Day 5 after surgery
Try to hang in there - it gets better. Someone told me that they call the first week "hell week" and I can see why....but it really does get better. Try to remember all of the reasons you did this and how much better you are going to feel because of it. Write a list of all of the good changes that will happen in your life as a result so you can read it when you are feeling down.
Are you able to get in all of your liquids and supplements yet? That can really make a difference on how you feel.
Remember, the hardest part is over - it will only get better from here....
best,
amy
I was in total shock when I had the same feelings you are having.... I was SO excited about having WLS surgery ... then the "what in the hell did I do" feelings came ... those feeling pass pretty quickly.
Remember to post here often... most of us will have gone through what you are feeling at some point.
The first few weeks are the hardest... then... suddenly you are eating foods that are not liquid or pureed... and life after WLS just gets better every day.
Helen
Consult W/Surgery W/Revision W/Goal W
332.5/302.6/231/200
i don't regret having the surgery - in fact i'm not sure it's actually sunk in that it's over. i feel sorta like i have a horrible flu bug or something, where you hurt all over. i wish that everything didn't smell gawd-awful tho. and that drinking were easier.
hang in there - i think we've been thru the worst of it - it should only get better, right?
Do you have someone at home to help you with your son? I have been really fortunate to have some support. I know we haven't met, but I'm not far and can drop things off, run errands if you need something.
It should get better....but I did give myself until after Wednesday to go back to work. I just couldn't bring myself to go back tomorrow. My thoughts are with you in your recovery. Hang in there!

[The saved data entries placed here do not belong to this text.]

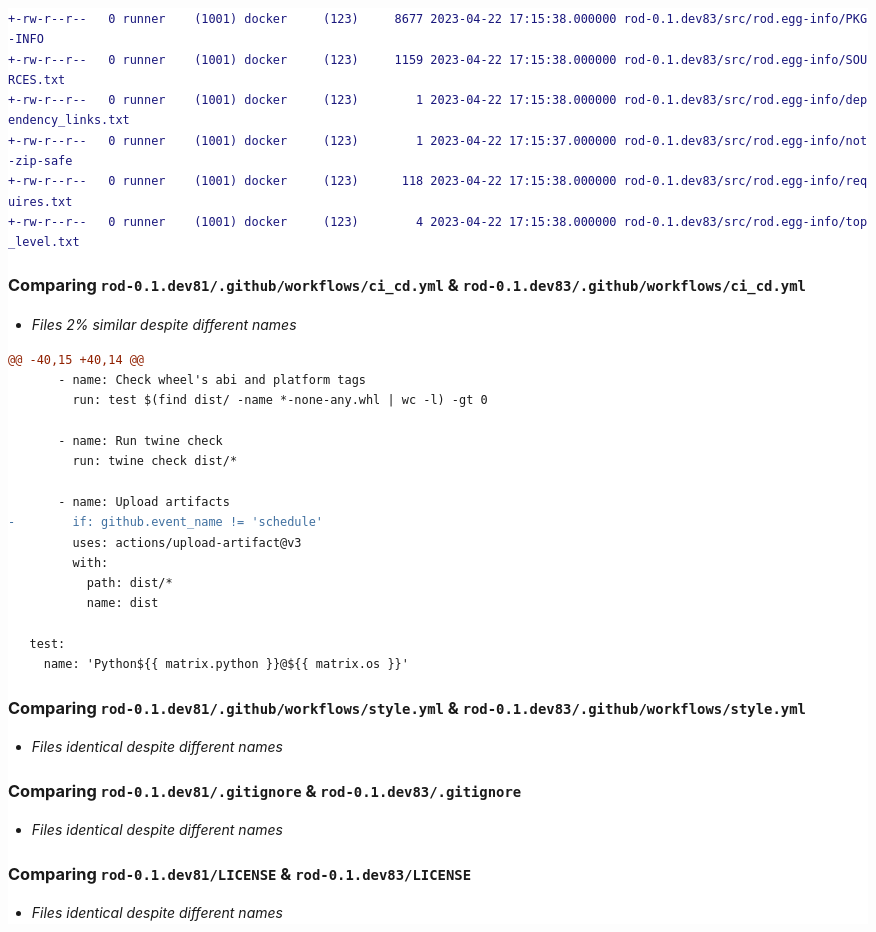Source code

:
 ```diff
+-rw-r--r--   0 runner    (1001) docker     (123)     8677 2023-04-22 17:15:38.000000 rod-0.1.dev83/src/rod.egg-info/PKG-INFO
+-rw-r--r--   0 runner    (1001) docker     (123)     1159 2023-04-22 17:15:38.000000 rod-0.1.dev83/src/rod.egg-info/SOURCES.txt
+-rw-r--r--   0 runner    (1001) docker     (123)        1 2023-04-22 17:15:38.000000 rod-0.1.dev83/src/rod.egg-info/dependency_links.txt
+-rw-r--r--   0 runner    (1001) docker     (123)        1 2023-04-22 17:15:37.000000 rod-0.1.dev83/src/rod.egg-info/not-zip-safe
+-rw-r--r--   0 runner    (1001) docker     (123)      118 2023-04-22 17:15:38.000000 rod-0.1.dev83/src/rod.egg-info/requires.txt
+-rw-r--r--   0 runner    (1001) docker     (123)        4 2023-04-22 17:15:38.000000 rod-0.1.dev83/src/rod.egg-info/top_level.txt
```

### Comparing `rod-0.1.dev81/.github/workflows/ci_cd.yml` & `rod-0.1.dev83/.github/workflows/ci_cd.yml`

 * *Files 2% similar despite different names*

```diff
@@ -40,15 +40,14 @@
       - name: Check wheel's abi and platform tags
         run: test $(find dist/ -name *-none-any.whl | wc -l) -gt 0
 
       - name: Run twine check
         run: twine check dist/*
 
       - name: Upload artifacts
-        if: github.event_name != 'schedule'
         uses: actions/upload-artifact@v3
         with:
           path: dist/*
           name: dist
 
   test:
     name: 'Python${{ matrix.python }}@${{ matrix.os }}'
```

### Comparing `rod-0.1.dev81/.github/workflows/style.yml` & `rod-0.1.dev83/.github/workflows/style.yml`

 * *Files identical despite different names*

### Comparing `rod-0.1.dev81/.gitignore` & `rod-0.1.dev83/.gitignore`

 * *Files identical despite different names*

### Comparing `rod-0.1.dev81/LICENSE` & `rod-0.1.dev83/LICENSE`

 * *Files identical despite different names*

i usually have help with my son, just not for today - but it'll be okay. i trained him before surgery to climb up and down from the changing table, and i converted his crib to a toddler bed. so i don't have to pick him up at all (tho sometimes i wanna - imagine that).
i appreciate the offer for help, but i should be okay - and you're prolly in the same shape as me anyway!
food sounds good, but i think i'm too afraid to cheat. even water hurts still.